Auckland Museum's season of marine draws to a close
Auckland Museum's season of marine draws to a close with record visitation for Moana exhibition and Tall Ships setting sail
Auckland Museum's marine exhibition Moana - My Ocean has one long weekend left before it closes but it has already broken visitation records attracting more than 160,000 visitors in the four months since it opened.
visitor numbers are the highest recorded for an Auckland
Museum-developed exhibition in the last two decades. The
exhibition opened in late June this year www.aucklandmuseum.com/whats-on/exhibitions/moana
Moana – My Ocean was developed following an Auckland Museum-lead expedition to the Kermadec Islands in 2011 and the two-year exhibition project saw the museum working with marine science and technology partners around New Zealand and overseas.
The exhibition – which is free entry – uses real marine specimens, 3D film, full-scale shark models, augmented reality and artificial intelligence to take visitors on a journey from Auckland's coastal waters through to depths of the Kermadec Trench.
Auckland Museum's head of natural sciences Dr Tom Trnski, who lead the Kermadec Islands biodiscovery expedition and helped to develop Moana, says one of the exhibition's strengths is that it evokes the feeling of venturing into the unknown.
"People think we've explored our world and seen everything there is to see and then you show them underneath the water and they realise we've barely begun.

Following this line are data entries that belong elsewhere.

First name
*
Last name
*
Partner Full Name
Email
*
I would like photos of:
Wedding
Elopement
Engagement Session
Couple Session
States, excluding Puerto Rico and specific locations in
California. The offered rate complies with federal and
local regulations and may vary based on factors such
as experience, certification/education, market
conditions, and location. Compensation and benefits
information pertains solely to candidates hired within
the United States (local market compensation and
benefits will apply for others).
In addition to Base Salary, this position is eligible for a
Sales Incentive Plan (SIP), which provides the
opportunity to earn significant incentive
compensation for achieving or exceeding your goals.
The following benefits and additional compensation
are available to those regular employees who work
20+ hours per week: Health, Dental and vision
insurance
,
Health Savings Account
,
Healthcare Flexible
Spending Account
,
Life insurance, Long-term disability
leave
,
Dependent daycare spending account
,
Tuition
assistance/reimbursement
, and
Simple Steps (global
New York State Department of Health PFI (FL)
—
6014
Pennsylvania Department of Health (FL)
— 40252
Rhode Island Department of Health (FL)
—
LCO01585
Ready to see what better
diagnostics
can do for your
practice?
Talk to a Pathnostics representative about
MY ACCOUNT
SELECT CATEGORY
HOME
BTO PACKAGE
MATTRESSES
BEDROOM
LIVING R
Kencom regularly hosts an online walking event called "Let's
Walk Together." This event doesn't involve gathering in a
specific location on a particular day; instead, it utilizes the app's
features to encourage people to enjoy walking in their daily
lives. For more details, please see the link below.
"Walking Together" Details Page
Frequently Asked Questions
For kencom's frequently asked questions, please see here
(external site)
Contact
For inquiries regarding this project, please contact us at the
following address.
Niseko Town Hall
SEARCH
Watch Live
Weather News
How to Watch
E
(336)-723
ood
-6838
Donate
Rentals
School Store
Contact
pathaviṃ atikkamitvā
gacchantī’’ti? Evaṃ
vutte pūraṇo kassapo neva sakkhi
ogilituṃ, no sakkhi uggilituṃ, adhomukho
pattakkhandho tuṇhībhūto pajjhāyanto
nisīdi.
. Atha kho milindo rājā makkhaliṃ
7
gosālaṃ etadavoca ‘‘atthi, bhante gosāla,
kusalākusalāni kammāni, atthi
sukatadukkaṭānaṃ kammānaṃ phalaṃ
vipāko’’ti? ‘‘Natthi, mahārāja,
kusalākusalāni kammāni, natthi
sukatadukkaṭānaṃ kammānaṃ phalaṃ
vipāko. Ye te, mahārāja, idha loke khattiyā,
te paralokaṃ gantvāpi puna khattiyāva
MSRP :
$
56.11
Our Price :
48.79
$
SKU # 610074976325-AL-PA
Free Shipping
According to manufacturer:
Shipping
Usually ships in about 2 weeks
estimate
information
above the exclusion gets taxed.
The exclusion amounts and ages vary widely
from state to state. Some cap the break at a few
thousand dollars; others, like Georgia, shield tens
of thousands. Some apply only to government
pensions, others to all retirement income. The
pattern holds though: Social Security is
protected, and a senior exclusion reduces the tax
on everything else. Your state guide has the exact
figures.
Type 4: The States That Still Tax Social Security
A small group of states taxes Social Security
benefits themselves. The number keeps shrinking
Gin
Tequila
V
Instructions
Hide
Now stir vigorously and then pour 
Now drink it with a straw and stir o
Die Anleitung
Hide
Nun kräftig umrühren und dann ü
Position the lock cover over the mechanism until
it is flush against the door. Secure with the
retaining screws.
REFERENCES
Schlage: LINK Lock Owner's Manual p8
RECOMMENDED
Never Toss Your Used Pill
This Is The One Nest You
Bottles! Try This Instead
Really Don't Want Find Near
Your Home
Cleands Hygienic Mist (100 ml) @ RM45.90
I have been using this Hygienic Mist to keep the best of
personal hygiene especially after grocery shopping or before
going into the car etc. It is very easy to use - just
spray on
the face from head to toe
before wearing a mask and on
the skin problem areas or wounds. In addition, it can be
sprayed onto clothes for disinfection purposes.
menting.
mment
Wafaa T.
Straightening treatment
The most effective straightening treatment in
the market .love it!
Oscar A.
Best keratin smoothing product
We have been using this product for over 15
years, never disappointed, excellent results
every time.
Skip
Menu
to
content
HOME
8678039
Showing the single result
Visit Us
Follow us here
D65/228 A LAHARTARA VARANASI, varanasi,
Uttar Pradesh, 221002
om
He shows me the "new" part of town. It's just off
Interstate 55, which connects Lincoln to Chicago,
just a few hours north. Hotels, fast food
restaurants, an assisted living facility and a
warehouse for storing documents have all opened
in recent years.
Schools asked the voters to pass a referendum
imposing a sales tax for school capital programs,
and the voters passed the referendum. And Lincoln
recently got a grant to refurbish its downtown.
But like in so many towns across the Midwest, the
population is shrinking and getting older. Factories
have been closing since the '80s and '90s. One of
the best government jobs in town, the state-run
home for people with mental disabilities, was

That's what this exhibition does - it stops people short and reminds them how much we have to learn, how much more there is to discover about how our marine environment."
The Moana - My Ocean exhibition is open daily from 10am to 5pm through to its final day this Monday 28 October.
Auckland Museum is also taking part in the Tall Ships Festival over Labour Weekend, with a team onsite at The Cloud next to the Voyager NZ Maritime Museum.
Embracing the marine themes of the festival, the museum will be displaying its five-metre tall ‘living’ taniwha, commissioned with dinosaur-creators Erth Visual & Physical. Throughout the weekend, the museum team will share the Maori oral histories associated with taniwha, including their role in signifying environmental risks and dangers.
There will be family-friendly games from the museum's Moana “Fishy Business” holiday programme and a craft activity for kids to make a shark jaw headband.
The museum will also be sharing specimens from its marine collections – a taster of the larger Moana – My Ocean exhibition on at the museum.
“Some of the specimens we’ll have on display include baleen, shark jaws, turtle and whale vertebrae and people will have the change to ask our team about our marine collections and the behind-the-scenes workings of the museum,” says museum senior programmer Rachel Prebble.
The museum’s contribution to the Tall Ship Festival has also extended to supporting two berths for young New Zealanders on the British tall ship the Lord Nelson.
Neville Rakena from the Nga Rangatahi Toa education centre in Otara will join the Lord Nelson for its voyage from Auckland to Wellington and sea cadet Tobias Miller will join the ship for the voyage from Wellington to Nelson.
This is the first visit to New Zealand for the 55-metre square rigged vessel which is on a two-year global voyage.
The Lord Nelson is crewed by disabled and able-bodied people and aims to promote the messages of equality and inclusion on its travels around the world.